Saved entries
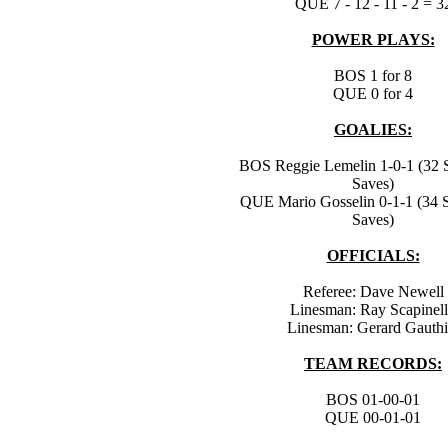
QUE 7 - 12 - 11 - 2 = 3
POWER PLAYS:
BOS 1 for 8
QUE 0 for 4
GOALIES:
BOS Reggie Lemelin 1-0-1 (32 S
Saves)
QUE Mario Gosselin 0-1-1 (34 S
Saves)
OFFICIALS:
Referee: Dave Newell
Linesman: Ray Scapinel
Linesman: Gerard Gauthi
TEAM RECORDS:
BOS 01-00-01
QUE 00-01-01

# PROBLEM TO SOLVE:
Please let your answer be exactly the lines from the one holding "BOS Reggie Lemelin 1-0-1 (32 S" through the last line of the entries above, both ends included.

# SOLUTION:
BOS Reggie Lemelin 1-0-1 (32 S
Saves)
QUE Mario Gosselin 0-1-1 (34 S
Saves)
OFFICIALS:
Referee: Dave Newell
Linesman: Ray Scapinel
Linesman: Gerard Gauthi
TEAM RECORDS:
BOS 01-00-01
QUE 00-01-01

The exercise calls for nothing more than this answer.